- [Directions for this task] In the entries below, lay out the lines from the line with "organise, avec son" through the line with "sets up a conference about" as a numbered list, leaving out any blank lines.

- [Extracted records]
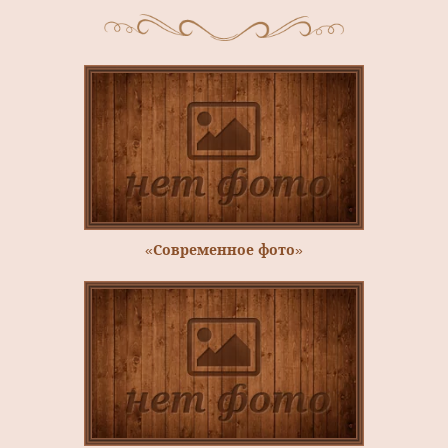
«Современное фото»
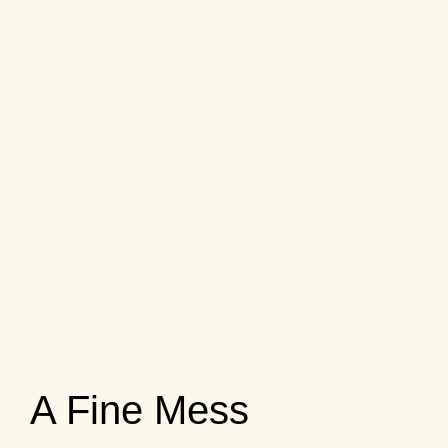
A Fine Mess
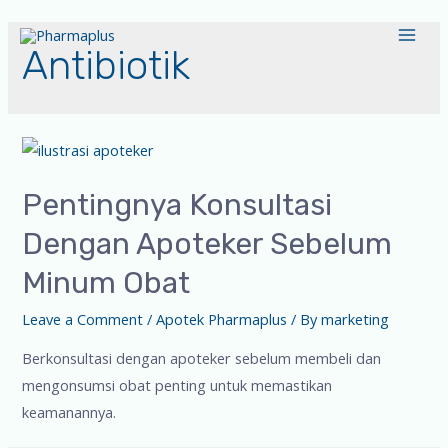
Antibiotik
Pentingnya Konsultasi
Dengan Apoteker Sebelum
Minum Obat
Leave a Comment
/
Apotek Pharmaplus
/ By
marketing
Berkonsultasi dengan apoteker sebelum membeli dan
mengonsumsi obat penting untuk memastikan
keamanannya.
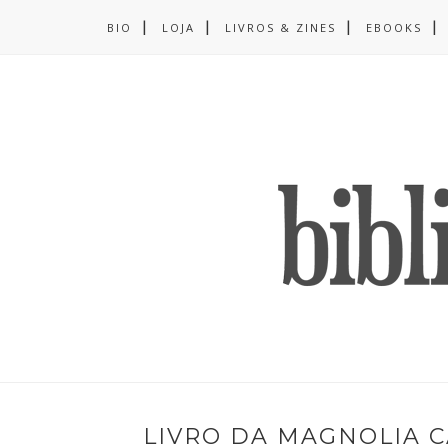
BIO
LOJA
LIVROS & ZINES
EBOOKS
LIVRO DA MAGNOLIA 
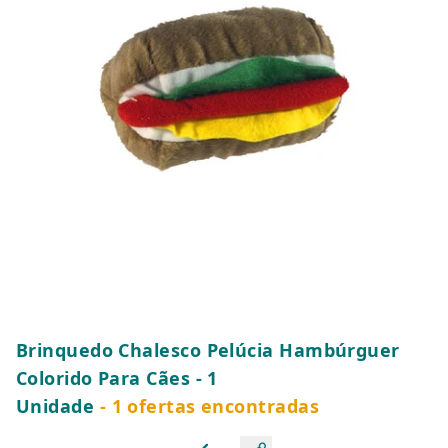
Brinquedo Chalesco Pelúcia Hambúrguer
Colorido Para Cães - 1
Unidade
- 1 ofertas encontradas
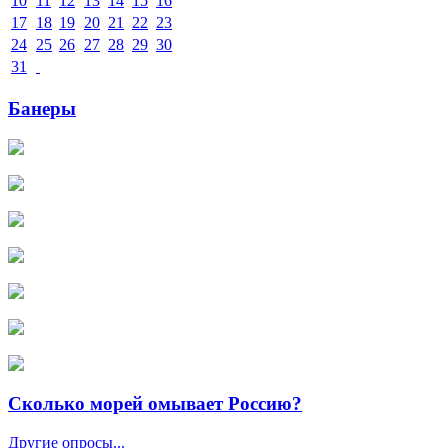
10
11
12
13
14
15
16
17
18
19
20
21
22
23
24
25
26
27
28
29
30
31
Банеры
Сколько морей омывает Россию?
Другие опросы...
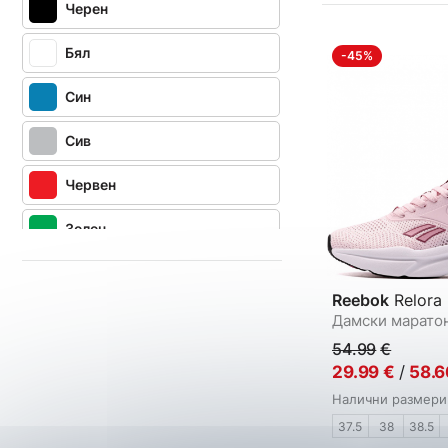
Черен
Бял
-45%
Син
Сив
Червен
Зелен
Розов
Reebok
Relora
Тъмносин
Дамски марато
54.99
€
Бежов
29.99
€
/
58.6
Налични размери
Лилав
37.5
38
38.5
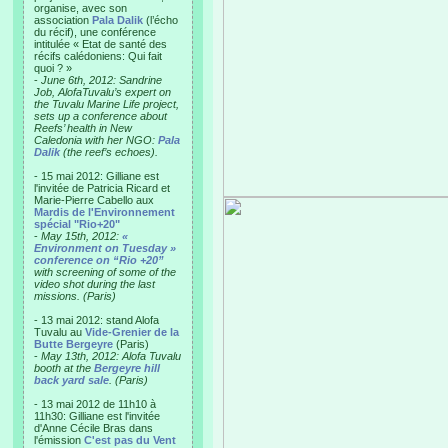
organise, avec son
association
Pala Dalik
(l’écho
du récif), une conférence
intitulée « Etat de santé des
récifs calédoniens: Qui fait
quoi ? »
-
June 6th, 2012: Sandrine
Job, AlofaTuvalu’s expert on
the Tuvalu Marine Life project,
sets up a conference about
Reefs’ health in New
Caledonia with her NGO:
Pala
Dalik
(the reef’s echoes).
- 15 mai 2012: Gilliane est
l'invitée de Patricia Ricard et
Marie-Pierre Cabello aux
Mardis de l'Environnement
spécial "Rio+20"
-
May 15th, 2012:
«
Environment on Tuesday »
conference on “Rio +20”
with screening of some of the
video shot during the last
missions. (Paris)
- 13 mai 2012: stand Alofa
Tuvalu au
Vide-Grenier de la
Butte Bergeyre
(Paris)
-
May 13th, 2012: Alofa Tuvalu
booth at the
Bergeyre hill
back yard sale
. (Paris)
- 13 mai 2012 de 11h10 à
11h30: Gilliane est l'invitée
d'Anne Cécile Bras dans
l'émission
C'est pas du Vent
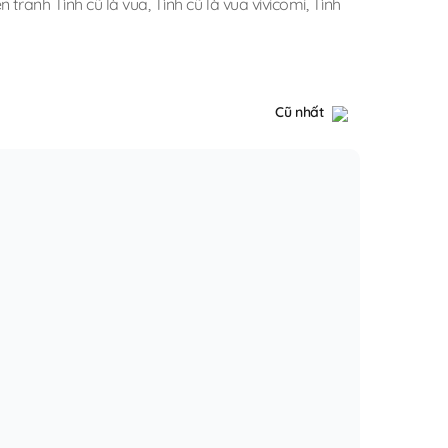
n tranh Tình cũ là vua
,
Tình cũ là vua vivicomi
,
Tình
Cũ nhất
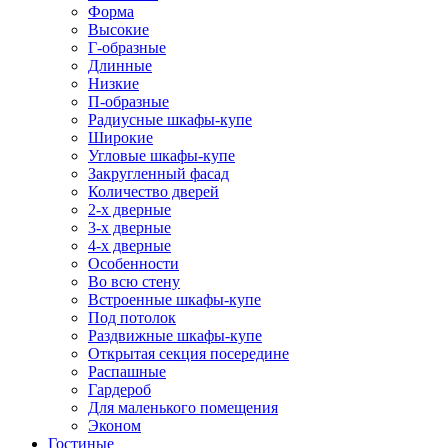
Форма
Высокие
Г-образные
Длинные
Низкие
П-образные
Радиусные шкафы-купе
Широкие
Угловые шкафы-купе
Закругленный фасад
Количество дверей
2-х дверные
3-х дверные
4-х дверные
Особенности
Во всю стену
Встроенные шкафы-купе
Под потолок
Раздвижные шкафы-купе
Открытая секция посередине
Распашные
Гардероб
Для маленького помещения
Эконом
Гостиные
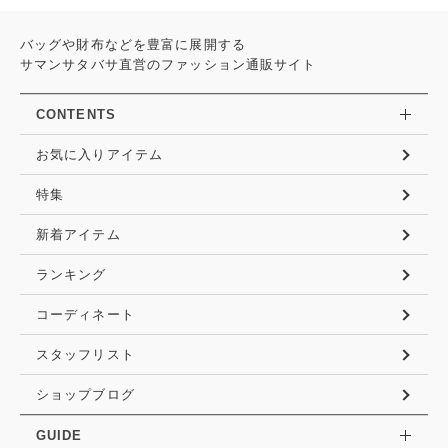
バッグや財布などを豊富に展開する
サマンサタバサ直営のファッション通販サイト
CONTENTS
お気に入りアイテム
特集
新着アイテム
ランキング
コーディネート
スタッフリスト
ショップブログ
GUIDE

- [Answer to this task]
1. organise, avec son
2. association
3. Pala Dalik
4. (l’écho
5. du récif), une conférence
6. intitulée « Etat de santé des
7. récifs calédoniens: Qui fait
8. quoi ? »
9. -
10. June 6th, 2012: Sandrine
11. Job, AlofaTuvalu’s expert on
12. the Tuvalu Marine Life project,
13. sets up a conference about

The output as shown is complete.